Spanish Exploration

The Age of Exploration for the Spanish began with visits to the Americas, including Panama and South America. The Spanish and Portuguese arrived in South America at semi-different times, and while known as the Papal Line of Demarcation, negotiations did not involve the Pope of the times. The Papal Line of Demarcation divided South America into two parts Portuguese Brazil and Spanish everywhere else.

The first people to document Kosrae, were of course, the first inhabitants known as the Kosraeans who remained and retained the information for their use; however, the Spanish noted the island on their maps as they passed on to Fais, Ulithi, and Yap, which are part of contemporary Federated States of Micronesia. Today’s island of Kosrae was first placed on a European map as San Barthelemeo de Loyala in 1526, according to  Adelbert von Chamisso (Beardsley 2003:26; Ritter and Ritter 1982).

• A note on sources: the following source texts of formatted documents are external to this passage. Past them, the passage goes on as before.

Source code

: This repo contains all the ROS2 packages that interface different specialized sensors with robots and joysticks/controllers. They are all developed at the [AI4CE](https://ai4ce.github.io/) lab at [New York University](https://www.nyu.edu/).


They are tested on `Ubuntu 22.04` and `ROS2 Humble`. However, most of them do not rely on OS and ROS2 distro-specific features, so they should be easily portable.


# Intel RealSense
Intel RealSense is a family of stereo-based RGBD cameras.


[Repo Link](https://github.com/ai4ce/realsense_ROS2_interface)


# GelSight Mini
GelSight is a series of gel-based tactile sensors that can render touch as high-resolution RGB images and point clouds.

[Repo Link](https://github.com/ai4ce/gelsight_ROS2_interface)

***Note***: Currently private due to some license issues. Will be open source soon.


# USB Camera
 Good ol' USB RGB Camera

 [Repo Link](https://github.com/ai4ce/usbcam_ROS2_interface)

In 1529, the Spanish Captain Alvaro de Saavedra of the ship the Florida recorded the island’s location and did not name it.


Sources
Beardsley, Felicia
2003 Safonfok, Kosrae: Emergency of Complexity. University of California, Riverside.

Ritter and Ritter
1982 the European Discovery of Kosrae Island: Accounts by Louis Isidore Duperrey, Jules Sebastien Cesar Dumont D’Urville, Rene Primevere Lesson, Fyedor Lutke, and Friedrich Heinrich von Kittlitz. Micronesian Archaeological Survey Report Nr. 13. Historic Preservation Office, U.S. Trust Territory of the Pacific Islands, Saipan.